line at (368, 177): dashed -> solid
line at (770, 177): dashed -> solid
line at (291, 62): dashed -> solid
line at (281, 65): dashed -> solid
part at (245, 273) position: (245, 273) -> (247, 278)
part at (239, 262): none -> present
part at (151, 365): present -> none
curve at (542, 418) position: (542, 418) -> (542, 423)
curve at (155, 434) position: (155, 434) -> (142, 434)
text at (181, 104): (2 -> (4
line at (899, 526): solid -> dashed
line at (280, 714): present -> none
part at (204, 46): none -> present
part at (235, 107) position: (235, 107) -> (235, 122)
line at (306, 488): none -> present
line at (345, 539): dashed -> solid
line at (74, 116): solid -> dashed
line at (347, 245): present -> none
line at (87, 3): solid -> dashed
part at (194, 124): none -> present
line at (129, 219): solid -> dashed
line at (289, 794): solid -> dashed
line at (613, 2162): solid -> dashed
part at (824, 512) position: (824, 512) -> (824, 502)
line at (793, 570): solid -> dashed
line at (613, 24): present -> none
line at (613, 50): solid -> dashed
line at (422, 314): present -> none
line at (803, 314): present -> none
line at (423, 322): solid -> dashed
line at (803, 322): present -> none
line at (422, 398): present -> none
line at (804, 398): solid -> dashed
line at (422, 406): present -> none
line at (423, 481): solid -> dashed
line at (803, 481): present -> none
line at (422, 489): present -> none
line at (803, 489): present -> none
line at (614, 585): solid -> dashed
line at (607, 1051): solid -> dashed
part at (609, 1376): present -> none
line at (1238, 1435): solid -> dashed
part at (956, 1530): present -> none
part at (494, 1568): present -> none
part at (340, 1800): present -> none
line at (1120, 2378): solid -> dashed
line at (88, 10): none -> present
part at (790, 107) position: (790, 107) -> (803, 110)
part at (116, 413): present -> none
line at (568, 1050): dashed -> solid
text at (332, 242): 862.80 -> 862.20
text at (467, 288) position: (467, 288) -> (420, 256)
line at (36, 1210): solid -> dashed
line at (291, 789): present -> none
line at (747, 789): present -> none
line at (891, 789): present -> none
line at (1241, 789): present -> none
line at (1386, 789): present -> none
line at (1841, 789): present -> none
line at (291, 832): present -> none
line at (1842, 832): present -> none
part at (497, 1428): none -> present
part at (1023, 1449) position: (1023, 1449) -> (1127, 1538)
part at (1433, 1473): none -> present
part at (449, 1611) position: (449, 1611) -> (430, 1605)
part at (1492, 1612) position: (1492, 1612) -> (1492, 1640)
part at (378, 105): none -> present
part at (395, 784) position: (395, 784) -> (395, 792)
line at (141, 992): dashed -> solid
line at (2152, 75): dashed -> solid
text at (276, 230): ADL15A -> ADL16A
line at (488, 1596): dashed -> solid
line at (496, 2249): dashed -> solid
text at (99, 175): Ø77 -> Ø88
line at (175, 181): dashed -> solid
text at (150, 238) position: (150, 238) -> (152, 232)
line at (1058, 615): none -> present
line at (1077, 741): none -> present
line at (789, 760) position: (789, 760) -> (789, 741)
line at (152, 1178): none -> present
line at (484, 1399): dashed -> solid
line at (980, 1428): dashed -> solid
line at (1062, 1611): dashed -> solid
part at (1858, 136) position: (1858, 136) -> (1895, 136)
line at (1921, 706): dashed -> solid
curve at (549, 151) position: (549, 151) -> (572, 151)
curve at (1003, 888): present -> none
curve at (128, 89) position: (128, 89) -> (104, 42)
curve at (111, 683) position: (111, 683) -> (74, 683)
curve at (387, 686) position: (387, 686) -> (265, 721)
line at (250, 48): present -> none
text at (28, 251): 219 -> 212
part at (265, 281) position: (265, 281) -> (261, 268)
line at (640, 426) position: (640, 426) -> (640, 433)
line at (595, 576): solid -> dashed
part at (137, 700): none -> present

-.-.-

• EXERCISE OBJECTIVE
Gather each line of the records above that contains the word "curve", and copy those lines unchanged.

• RESPONSE BELOW
curve at (542, 418) position: (542, 418) -> (542, 423)
curve at (155, 434) position: (155, 434) -> (142, 434)
curve at (549, 151) position: (549, 151) -> (572, 151)
curve at (1003, 888): present -> none
curve at (128, 89) position: (128, 89) -> (104, 42)
curve at (111, 683) position: (111, 683) -> (74, 683)
curve at (387, 686) position: (387, 686) -> (265, 721)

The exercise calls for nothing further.